Directions for this task » Pull out every line of the data below that contains the string "catalogue". Case counts.
#### Records provided
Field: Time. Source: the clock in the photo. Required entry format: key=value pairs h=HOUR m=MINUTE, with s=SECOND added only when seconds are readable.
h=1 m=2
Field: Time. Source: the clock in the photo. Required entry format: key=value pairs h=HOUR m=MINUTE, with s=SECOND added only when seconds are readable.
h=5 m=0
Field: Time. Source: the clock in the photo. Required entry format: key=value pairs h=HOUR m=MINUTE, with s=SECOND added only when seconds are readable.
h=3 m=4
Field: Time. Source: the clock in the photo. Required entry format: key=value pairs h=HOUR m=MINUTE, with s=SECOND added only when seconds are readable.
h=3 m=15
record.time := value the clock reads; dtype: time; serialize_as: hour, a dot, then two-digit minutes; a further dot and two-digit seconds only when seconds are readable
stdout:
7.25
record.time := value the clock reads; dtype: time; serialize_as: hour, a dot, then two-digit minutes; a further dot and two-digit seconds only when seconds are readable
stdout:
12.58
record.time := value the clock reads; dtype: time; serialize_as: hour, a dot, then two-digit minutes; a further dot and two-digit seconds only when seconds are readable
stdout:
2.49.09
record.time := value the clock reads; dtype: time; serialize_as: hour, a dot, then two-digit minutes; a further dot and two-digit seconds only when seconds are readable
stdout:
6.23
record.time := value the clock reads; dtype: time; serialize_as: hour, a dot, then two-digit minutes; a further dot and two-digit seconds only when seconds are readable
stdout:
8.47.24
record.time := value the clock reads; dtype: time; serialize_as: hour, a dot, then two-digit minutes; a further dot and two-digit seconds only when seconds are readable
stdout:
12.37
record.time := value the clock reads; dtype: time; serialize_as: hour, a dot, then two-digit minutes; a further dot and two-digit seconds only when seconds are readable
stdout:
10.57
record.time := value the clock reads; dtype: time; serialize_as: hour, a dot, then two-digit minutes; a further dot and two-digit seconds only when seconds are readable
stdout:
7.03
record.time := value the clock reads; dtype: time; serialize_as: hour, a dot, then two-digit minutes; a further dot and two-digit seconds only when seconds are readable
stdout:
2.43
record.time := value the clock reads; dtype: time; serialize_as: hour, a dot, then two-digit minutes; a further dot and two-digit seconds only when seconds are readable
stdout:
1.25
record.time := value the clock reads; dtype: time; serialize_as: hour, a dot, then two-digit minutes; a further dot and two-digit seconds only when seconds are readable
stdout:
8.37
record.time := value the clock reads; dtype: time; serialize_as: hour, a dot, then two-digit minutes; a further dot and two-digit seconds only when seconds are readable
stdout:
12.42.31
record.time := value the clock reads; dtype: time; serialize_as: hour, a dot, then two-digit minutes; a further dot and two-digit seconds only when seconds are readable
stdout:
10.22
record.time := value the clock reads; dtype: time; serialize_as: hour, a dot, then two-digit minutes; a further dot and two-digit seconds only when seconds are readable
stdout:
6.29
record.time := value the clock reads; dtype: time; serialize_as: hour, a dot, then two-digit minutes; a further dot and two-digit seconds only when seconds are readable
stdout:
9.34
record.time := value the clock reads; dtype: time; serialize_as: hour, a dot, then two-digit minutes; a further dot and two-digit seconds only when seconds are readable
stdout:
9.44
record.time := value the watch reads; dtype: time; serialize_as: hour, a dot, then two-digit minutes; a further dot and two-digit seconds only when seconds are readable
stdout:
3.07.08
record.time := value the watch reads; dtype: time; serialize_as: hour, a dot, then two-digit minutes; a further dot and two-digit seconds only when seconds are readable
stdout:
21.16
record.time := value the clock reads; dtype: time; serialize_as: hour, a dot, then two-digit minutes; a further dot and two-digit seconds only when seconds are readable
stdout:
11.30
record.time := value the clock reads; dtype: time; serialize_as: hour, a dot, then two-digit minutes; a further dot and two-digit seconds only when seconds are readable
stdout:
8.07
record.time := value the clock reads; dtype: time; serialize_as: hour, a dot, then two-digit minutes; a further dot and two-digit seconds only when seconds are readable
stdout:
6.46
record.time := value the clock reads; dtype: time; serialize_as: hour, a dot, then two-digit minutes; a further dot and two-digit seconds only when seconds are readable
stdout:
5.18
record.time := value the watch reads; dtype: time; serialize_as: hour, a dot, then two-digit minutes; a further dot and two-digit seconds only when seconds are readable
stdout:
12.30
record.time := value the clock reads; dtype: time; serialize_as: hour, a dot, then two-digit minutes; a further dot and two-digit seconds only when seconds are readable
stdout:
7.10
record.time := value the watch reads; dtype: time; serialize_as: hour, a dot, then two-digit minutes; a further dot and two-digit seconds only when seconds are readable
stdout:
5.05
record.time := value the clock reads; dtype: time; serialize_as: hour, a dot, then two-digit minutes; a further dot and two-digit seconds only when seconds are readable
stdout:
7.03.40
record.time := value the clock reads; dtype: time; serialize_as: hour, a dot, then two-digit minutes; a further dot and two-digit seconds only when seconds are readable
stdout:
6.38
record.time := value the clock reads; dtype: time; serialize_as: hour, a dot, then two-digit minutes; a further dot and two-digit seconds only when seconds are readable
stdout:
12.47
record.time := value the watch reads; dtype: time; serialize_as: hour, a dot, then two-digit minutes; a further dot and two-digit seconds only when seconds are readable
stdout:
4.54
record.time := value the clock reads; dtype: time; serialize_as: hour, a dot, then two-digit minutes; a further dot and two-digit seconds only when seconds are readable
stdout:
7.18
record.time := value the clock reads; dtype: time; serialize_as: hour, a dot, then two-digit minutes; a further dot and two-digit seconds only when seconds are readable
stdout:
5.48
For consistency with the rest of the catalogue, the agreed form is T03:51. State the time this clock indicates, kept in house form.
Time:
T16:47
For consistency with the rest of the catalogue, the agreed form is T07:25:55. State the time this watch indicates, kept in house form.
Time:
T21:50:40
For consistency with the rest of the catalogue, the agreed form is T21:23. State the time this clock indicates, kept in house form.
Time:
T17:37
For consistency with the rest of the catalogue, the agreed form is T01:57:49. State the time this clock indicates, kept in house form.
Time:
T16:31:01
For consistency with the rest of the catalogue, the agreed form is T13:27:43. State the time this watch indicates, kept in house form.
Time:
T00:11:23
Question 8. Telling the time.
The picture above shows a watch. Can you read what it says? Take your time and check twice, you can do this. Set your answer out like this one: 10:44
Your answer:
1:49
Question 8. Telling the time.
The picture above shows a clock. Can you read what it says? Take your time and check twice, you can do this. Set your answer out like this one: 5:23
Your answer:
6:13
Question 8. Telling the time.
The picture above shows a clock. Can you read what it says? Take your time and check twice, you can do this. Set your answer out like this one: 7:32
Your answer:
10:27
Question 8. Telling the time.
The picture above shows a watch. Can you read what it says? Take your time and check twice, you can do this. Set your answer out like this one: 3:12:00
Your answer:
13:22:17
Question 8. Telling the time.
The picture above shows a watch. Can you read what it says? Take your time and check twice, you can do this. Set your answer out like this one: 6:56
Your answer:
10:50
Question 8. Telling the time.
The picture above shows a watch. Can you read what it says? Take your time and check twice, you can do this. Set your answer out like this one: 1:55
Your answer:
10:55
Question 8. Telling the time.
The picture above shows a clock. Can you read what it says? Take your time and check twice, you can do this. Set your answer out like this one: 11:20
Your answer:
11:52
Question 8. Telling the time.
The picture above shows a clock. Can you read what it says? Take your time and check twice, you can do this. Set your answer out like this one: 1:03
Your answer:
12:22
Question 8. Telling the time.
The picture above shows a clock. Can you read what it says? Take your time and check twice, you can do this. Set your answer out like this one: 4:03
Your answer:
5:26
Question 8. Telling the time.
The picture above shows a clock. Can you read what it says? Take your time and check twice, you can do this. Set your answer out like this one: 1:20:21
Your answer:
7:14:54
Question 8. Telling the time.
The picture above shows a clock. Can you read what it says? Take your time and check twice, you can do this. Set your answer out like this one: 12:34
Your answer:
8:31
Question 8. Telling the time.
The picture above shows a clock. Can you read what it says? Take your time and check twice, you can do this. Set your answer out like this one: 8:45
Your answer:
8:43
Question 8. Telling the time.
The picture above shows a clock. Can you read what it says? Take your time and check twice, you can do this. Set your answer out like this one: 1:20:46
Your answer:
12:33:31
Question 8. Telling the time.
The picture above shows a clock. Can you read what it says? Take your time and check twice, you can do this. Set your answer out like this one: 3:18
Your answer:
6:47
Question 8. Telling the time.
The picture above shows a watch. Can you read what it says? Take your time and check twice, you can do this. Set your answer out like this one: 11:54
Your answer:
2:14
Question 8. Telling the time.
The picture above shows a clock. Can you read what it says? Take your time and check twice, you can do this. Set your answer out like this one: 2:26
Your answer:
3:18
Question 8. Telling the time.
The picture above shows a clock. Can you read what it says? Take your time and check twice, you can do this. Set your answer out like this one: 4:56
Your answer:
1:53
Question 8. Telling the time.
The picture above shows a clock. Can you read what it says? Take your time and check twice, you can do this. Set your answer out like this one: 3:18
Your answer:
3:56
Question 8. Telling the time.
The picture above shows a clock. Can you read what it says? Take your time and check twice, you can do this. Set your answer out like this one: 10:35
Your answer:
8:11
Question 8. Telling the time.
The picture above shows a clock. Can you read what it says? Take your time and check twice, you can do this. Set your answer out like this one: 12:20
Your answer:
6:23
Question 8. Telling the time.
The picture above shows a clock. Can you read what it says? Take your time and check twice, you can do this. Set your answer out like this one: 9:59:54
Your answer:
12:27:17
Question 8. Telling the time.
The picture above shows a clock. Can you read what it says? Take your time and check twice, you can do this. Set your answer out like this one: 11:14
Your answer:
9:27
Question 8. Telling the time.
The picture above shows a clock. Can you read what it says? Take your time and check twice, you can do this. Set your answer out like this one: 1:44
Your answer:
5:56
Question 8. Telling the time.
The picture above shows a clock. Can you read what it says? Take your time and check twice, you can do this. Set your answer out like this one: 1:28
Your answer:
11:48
########
Right answer »
For consistency with the rest of the catalogue, the agreed form is T03:51. State the time this clock indicates, kept in house form.
For consistency with the rest of the catalogue, the agreed form is T07:25:55. State the time this watch indicates, kept in house form.
For consistency with the rest of the catalogue, the agreed form is T21:23. State the time this clock indicates, kept in house form.
For consistency with the rest of the catalogue, the agreed form is T01:57:49. State the time this clock indicates, kept in house form.
For consistency with the rest of the catalogue, the agreed form is T13:27:43. State the time this watch indicates, kept in house form.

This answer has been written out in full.